- _Activity_:
According to the mailing-list post below, which message archiver generates the mbox archives that the project will parse?

- _Page extract_:
[Teammetrics-discuss] Phase I: Statistics for mailing lists on Alioth

Fri May 27 08:07:57 UTC 2011

Hi!

The first phase of the project is to start with parsing the archives
of the mailing lists at lists.alioth.debian.org.

As we had decided initially, we will be parsing the mbox archives that
are generated by Pipermail, the message archiver that comes with
Mailman (the lists on Alioth run on Mailman). There is some sample
code [0] that parses a mbox archive and outputs the statistical data
we need. You need to pass a mbox archive to the script but otherwise
this code is good to go as far as our requirement is concerned.

For our specific case, we will have to download the mbox archive (per
each list) locally and then parse it. As an example, consider the
blends-commit mailing list [1]. The archives for the blends-commit
mailing list are from May 2011 - February 2009. For each mailing list,
I will parse the HTML and download all the gzip files which of course
will correspond to the months the list was active. That way we will
parse and download only what is required.

I need your your thoughts on this approach. Is this OK or we can do
better? Note that the aim is to automate the entire process. There is
no information that the we need to give the program; it does
everything itself.

I reinvented the wheel (thanks to Andreas for allowing me to do this!)
to parse the mbox but it resulted in maintainable and (possibly)
faster code that runs on Python 2.6 using the stdlib only and that we
can tailor to our requirements. Yayay!

--
Thanks,
Sukhbir.

[0] - http://anonscm.debian.org/gitweb/?p=teammetrics/teammetrics.git;a=blob_plain;f=liststat.py;hb=HEAD
[1] - http://lists.alioth.debian.org/pipermail/blends-commit/

Data items:
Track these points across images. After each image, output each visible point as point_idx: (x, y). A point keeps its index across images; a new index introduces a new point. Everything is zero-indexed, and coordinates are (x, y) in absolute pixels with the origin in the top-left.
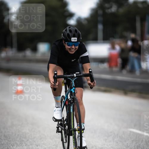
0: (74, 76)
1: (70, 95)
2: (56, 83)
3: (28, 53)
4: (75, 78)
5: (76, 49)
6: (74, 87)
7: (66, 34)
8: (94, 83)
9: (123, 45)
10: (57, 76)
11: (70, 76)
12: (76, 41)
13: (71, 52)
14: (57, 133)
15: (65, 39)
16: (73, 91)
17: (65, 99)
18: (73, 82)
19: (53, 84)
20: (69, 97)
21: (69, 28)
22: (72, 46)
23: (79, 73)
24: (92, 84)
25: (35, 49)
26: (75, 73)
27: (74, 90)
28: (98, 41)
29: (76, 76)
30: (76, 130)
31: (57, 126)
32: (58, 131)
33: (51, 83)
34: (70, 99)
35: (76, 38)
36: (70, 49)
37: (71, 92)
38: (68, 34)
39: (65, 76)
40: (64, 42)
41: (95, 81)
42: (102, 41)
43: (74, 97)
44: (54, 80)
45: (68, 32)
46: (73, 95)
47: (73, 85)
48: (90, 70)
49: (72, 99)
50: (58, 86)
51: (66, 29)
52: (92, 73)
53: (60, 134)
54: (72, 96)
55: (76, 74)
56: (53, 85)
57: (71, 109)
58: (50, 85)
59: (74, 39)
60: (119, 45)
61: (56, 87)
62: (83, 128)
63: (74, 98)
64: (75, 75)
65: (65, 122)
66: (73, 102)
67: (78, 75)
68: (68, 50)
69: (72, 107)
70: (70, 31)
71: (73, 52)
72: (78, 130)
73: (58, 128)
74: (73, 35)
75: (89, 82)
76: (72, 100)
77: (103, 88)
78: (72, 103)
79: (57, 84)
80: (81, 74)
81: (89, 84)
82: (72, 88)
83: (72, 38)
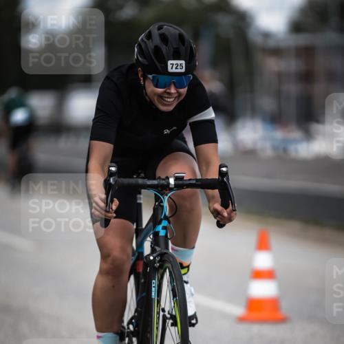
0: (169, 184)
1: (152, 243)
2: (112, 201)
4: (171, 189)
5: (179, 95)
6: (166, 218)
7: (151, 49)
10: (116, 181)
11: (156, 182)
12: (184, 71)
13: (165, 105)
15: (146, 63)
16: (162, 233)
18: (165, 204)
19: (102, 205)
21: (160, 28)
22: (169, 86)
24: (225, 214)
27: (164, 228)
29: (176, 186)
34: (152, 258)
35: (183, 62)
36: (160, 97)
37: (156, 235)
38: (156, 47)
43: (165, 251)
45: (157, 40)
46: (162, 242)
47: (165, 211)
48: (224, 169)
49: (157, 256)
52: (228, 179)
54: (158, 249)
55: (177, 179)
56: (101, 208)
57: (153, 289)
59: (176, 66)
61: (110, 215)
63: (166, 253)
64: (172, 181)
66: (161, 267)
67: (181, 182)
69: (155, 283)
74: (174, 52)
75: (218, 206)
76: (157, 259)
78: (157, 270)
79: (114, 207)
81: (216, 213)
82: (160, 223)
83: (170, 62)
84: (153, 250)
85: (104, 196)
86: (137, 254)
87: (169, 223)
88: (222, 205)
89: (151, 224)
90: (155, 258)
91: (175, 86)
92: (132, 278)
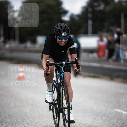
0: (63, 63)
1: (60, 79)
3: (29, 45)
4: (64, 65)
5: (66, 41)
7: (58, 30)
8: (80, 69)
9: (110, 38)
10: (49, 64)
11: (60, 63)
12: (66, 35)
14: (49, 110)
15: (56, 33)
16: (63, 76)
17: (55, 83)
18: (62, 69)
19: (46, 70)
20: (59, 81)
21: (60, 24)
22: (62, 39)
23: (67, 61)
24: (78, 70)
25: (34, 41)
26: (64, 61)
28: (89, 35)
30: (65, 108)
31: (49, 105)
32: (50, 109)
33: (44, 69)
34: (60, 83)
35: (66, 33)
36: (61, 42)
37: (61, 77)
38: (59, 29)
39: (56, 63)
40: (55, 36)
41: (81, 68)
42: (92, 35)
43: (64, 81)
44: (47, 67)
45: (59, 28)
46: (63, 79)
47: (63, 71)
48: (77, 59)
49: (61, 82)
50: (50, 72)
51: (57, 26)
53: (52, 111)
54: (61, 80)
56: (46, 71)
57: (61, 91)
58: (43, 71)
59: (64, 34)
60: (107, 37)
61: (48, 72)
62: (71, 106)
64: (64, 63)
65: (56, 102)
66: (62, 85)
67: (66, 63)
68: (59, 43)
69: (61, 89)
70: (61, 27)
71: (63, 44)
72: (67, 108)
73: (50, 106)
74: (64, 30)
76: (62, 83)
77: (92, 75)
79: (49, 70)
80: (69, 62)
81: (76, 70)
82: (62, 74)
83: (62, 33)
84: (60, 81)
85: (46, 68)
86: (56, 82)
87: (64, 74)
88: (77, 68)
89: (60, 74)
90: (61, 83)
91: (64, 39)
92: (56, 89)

- _Finished exercise_:
Pipermail, the message archiver that comes with Mailman.